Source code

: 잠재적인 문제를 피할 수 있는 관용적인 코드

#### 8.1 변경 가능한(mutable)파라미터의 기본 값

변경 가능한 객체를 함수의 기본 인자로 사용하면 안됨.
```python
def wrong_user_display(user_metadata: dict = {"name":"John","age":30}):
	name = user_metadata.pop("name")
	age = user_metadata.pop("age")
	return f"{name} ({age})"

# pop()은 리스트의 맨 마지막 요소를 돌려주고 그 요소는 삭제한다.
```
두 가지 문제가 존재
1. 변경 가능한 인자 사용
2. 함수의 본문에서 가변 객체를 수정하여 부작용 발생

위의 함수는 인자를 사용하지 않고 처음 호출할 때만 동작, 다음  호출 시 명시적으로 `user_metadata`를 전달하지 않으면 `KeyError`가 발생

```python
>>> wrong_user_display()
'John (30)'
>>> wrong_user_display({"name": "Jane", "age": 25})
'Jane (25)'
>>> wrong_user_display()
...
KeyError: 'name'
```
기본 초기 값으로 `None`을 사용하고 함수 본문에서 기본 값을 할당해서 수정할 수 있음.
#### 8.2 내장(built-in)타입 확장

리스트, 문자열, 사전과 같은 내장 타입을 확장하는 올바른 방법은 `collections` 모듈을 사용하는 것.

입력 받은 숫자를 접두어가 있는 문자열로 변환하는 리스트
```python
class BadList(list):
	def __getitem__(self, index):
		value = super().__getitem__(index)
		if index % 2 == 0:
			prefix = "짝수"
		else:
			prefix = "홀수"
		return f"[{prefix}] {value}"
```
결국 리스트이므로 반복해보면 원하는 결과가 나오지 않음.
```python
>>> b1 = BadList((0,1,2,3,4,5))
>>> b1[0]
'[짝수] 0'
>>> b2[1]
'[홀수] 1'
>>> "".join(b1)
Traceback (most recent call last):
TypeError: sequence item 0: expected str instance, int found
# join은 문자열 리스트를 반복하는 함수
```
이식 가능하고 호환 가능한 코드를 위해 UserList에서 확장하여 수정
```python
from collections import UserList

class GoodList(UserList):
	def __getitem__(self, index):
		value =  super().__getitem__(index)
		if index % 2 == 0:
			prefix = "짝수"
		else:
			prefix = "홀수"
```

• **Problem details**: Go through the entries and return each line where the word "class" occurs.

• **Answer box**:
class BadList(list):
class GoodList(UserList):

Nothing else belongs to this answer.